> DOCUMENT EXTRACT:
★ ★ ★ ★ ★

Then the attention formula is applied to each head, resulting $head_1 ... head_h$. This is the formula: $$Attention(Q,K,V) = softmax(\frac{QK^T}{\sqrt{d_k}})V$$
Then we concat the resulting $head_1 ... head_h$ $$MultiHead(Q,K,V)=Concat(head_1... head_h)W^0$$
- seq = sequence length (number of words in a sentence, the max context length)
- d_model = dimensionality of the embedding vector (number of features in a word)
- h = number of heads (number of times we want to split the embedding vector in chunks)
class MultiHeadAttentionBlock(nn.Module):
def __init__(self, d_model: int, h: int, dropout: float) -> None:
super().__init__()
self.d_model = d_model # Embedding vector size
self.h = h # Number of heads
# Make sure d_model is divisible by h
assert d_model % h == 0, "d_model is not divisible by h"
self.d_k = d_model // h # Dimension of vector seen by each head
self.w_q = nn.Linear(d_model, d_model, bias=False) # Wq
self.w_k = nn.Linear(d_model, d_model, bias=False) # Wk
self.w_v = nn.Linear(d_model, d_model, bias=False) # Wv
self.w_o = nn.Linear(d_model, d_model, bias=False) # Wo
self.dropout = nn.Dropout(dropout)

★ ★ ★ ★ ★

> DATA:
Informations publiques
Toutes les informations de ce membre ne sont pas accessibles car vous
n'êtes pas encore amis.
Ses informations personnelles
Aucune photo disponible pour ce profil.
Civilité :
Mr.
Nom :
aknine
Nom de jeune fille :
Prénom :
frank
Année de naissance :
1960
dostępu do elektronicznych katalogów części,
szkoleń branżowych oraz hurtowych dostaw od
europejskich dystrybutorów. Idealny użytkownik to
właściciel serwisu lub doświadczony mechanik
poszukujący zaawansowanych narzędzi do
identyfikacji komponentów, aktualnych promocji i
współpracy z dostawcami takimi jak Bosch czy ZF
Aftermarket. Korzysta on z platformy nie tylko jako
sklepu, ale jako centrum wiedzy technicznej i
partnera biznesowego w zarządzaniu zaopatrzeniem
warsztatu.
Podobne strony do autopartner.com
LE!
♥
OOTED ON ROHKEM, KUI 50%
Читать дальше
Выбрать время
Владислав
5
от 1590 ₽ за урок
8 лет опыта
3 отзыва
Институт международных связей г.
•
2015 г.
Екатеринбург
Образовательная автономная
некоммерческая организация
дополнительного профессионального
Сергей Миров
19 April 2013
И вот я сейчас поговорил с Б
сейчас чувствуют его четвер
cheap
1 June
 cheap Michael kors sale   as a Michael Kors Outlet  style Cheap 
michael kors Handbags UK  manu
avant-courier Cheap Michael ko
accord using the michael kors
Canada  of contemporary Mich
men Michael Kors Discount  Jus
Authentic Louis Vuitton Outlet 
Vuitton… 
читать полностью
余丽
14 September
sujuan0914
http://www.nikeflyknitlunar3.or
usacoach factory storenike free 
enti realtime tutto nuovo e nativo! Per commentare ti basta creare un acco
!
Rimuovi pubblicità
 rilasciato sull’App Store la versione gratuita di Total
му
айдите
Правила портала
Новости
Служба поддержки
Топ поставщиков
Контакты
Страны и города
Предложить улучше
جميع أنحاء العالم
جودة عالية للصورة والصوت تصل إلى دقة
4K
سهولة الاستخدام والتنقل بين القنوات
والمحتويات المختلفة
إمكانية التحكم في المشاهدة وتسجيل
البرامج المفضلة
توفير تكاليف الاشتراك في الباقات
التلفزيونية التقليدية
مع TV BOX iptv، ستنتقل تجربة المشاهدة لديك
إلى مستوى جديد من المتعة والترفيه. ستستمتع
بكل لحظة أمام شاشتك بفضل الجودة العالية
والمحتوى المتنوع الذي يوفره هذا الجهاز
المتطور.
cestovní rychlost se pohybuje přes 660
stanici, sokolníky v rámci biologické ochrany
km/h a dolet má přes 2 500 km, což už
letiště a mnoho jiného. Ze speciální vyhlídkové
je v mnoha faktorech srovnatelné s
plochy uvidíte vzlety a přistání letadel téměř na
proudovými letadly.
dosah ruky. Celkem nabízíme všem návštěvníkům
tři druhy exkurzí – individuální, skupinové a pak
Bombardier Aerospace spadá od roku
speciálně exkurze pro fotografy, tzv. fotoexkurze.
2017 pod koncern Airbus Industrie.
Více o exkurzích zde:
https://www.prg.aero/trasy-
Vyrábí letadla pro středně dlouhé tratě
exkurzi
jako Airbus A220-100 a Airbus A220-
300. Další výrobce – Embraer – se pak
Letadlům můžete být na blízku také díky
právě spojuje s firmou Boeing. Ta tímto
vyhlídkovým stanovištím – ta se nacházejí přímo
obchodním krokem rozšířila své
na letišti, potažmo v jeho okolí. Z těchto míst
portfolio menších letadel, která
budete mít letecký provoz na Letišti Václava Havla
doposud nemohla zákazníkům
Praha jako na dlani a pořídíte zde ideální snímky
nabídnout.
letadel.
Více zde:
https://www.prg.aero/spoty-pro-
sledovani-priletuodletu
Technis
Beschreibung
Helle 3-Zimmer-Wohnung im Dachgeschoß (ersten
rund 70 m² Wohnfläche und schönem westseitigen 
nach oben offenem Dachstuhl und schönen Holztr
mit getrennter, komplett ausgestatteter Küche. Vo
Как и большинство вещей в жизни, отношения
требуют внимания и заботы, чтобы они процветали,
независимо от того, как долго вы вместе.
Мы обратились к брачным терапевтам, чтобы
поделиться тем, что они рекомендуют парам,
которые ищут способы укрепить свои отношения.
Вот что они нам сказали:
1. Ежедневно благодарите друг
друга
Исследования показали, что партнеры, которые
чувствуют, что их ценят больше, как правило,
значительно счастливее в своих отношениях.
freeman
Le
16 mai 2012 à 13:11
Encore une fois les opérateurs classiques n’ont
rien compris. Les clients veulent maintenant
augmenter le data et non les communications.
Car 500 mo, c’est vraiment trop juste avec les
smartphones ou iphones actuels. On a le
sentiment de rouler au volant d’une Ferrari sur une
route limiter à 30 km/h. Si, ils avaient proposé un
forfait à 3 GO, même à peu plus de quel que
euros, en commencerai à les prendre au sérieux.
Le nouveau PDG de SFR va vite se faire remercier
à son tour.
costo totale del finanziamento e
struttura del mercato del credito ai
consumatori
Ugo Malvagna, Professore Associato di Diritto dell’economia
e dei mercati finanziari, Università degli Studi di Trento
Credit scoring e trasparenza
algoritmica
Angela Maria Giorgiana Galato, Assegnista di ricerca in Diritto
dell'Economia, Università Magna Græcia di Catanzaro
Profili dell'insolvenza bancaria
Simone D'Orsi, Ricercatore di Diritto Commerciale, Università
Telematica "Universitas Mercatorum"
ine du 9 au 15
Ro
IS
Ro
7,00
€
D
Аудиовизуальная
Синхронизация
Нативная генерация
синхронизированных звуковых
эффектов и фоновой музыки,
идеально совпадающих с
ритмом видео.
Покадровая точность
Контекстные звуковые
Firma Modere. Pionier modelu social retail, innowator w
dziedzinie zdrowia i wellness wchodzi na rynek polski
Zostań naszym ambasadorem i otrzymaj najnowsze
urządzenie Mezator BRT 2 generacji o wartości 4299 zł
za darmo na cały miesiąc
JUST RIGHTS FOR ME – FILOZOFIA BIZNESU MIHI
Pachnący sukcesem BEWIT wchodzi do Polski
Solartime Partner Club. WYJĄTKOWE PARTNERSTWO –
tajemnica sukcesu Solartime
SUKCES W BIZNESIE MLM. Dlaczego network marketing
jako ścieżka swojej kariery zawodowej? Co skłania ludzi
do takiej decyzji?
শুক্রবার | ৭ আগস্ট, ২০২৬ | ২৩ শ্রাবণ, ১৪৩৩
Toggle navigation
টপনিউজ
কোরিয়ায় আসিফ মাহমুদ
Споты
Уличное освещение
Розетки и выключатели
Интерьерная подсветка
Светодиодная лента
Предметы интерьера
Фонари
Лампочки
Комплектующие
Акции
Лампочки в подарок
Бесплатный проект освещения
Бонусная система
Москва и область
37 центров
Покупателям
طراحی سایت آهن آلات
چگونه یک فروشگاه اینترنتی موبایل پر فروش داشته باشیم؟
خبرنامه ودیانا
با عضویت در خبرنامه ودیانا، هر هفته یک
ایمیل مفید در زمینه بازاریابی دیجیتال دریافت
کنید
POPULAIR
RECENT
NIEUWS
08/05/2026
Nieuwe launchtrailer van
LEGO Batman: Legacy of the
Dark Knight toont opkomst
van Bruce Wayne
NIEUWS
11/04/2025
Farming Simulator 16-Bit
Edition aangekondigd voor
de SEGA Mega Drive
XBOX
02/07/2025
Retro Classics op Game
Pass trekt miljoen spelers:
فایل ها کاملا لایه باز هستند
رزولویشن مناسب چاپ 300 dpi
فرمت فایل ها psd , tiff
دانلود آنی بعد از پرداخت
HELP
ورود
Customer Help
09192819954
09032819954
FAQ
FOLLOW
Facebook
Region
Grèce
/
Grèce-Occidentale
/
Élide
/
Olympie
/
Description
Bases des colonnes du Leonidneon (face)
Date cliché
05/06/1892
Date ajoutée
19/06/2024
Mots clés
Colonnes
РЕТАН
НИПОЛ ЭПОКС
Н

★ ★ ★ ★ ★

> WORK INSTRUCTION:
Decide whether each statement agrees with the multi-head attention excerpt, answering yes or no and quoting the words of the excerpt that settle it. 1. The code requires d_model to be divisible by h. 2. Each head sees a vector whose dimension equals d_model. 3. The linear layers for Wq, Wk, Wv and Wo include a bias term. The rows are separate material from the multi-head attention excerpt.

> EXERCISE OUTPUT:
1. Yes: "# Make sure d_model is divisible by h"
2. No: "self.d_k = d_model // h # Dimension of vector seen by each head"
3. No: "bias=False"